If church is important enough to you, then you will not let any obstacle get in the way of your being a part of it

Extract from Reflections journal – Wednesday 23rd August 2017

Hooe church is strange, in that – other than a couple of nearby farms and one large house, there are no houses nearby. At some point in the past the village, which used to sit around it, moved up the hill about one and a half miles to what is now called Hooe Common. This may have been because of the Black Death, work relocation, or most likely to avoid flooding. It would not have surprised me to hear that because of the distance, the church was poorly attended and didn’t have strong links with the community, but it was really good to hear how well the modern community, despite the isolated location, the quarter mile single track lane with no passing places, and the lack of toilets, supports the church and ensures that it continues to serve the community.

There are times when church leaders and church members get frustrated because local people don’t seem to be interested in the church. They don’t support it or attend any of the services or events. Perhaps the problem is that they – the local people –  don’t sense that the church is interested in them! Before we expect anybody to get involved with what we are doing in church we need firstly to demonstrate that we do care, and we need to get involved in the local community.

Christians shouldn’t get involved in the community just for the sake of getting involved, and Churches shouldn’t get involved in the community just so that they can say that they are doing, or so that church members feel good about themselves. Churches and Christians should be involved in their local community because it is how they share the Good News of Jesus. It is how we show people that God loves them. How we get involved in the local community depends completely on the type of community in which your church is located and on the needs within that community, but whatever we choose to do as a church, we need to remember to keep God in it and to keep the Good News in it. We might do things that are fun, but we shouldn’t do them just for fun. Having fun is fine and getting to know people in the local community is essential but all that we do should be shaped by prayer and give witness to God.

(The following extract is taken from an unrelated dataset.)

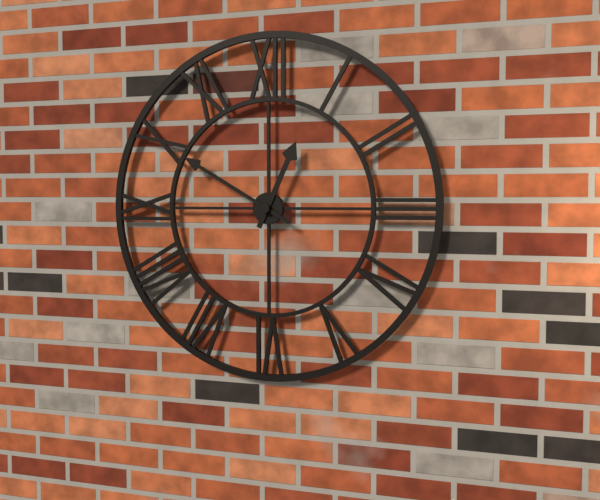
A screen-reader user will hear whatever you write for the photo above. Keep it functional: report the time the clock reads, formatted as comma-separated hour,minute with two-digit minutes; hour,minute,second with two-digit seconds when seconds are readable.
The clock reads 12,50
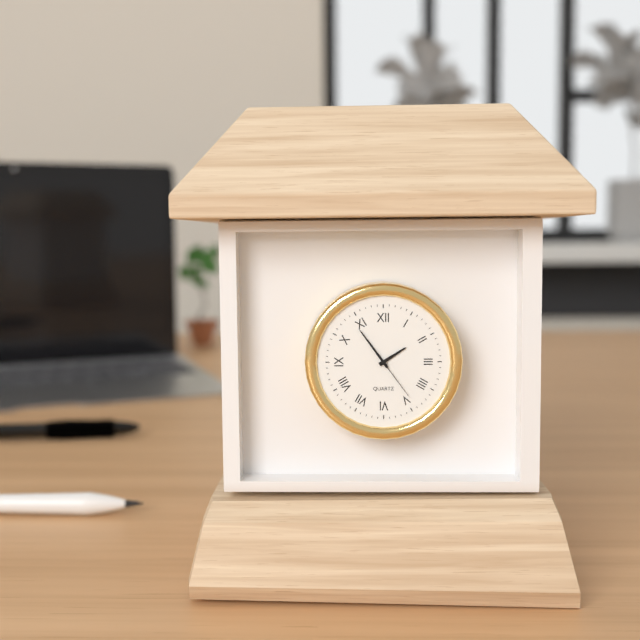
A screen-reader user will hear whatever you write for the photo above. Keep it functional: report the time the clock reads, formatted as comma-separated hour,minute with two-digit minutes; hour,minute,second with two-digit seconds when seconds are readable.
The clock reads 1,54,24
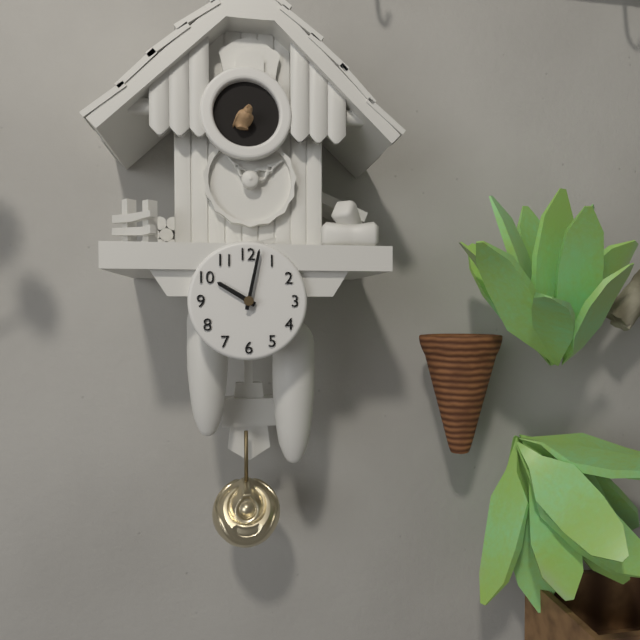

Getting involved in our local community involves a lot of work. It can be time consuming and can present all sorts of challenges, but it is always worth it if we are glorifying God and extending His kingdom.

Of course we will only really be effective in this if we are working well as a community ourselves – as church community. Nobody is going to be interested in coming along to find out more about the church, and more importantly about God, if what they do know about it is disagreement, gossip and hypocrisy. The early church, described for us at the end of Acts chapter 2, has an impact on the community around it because it is a community in unity.

They devoted themselves to the apostles’ teaching and to fellowship, to the breaking of bread and to prayer. Everyone was filled with awe at the many wonders and signs performed by the apostles. All the believers were together and had everything in common. They sold property and possessions to give to anyone who had need. Every day they continued to meet together in the temple courts. They broke bread in their homes and ate together with glad and sincere hearts, praising God and enjoying the favour of all the people. And the Lord added to their number daily those who were being saved.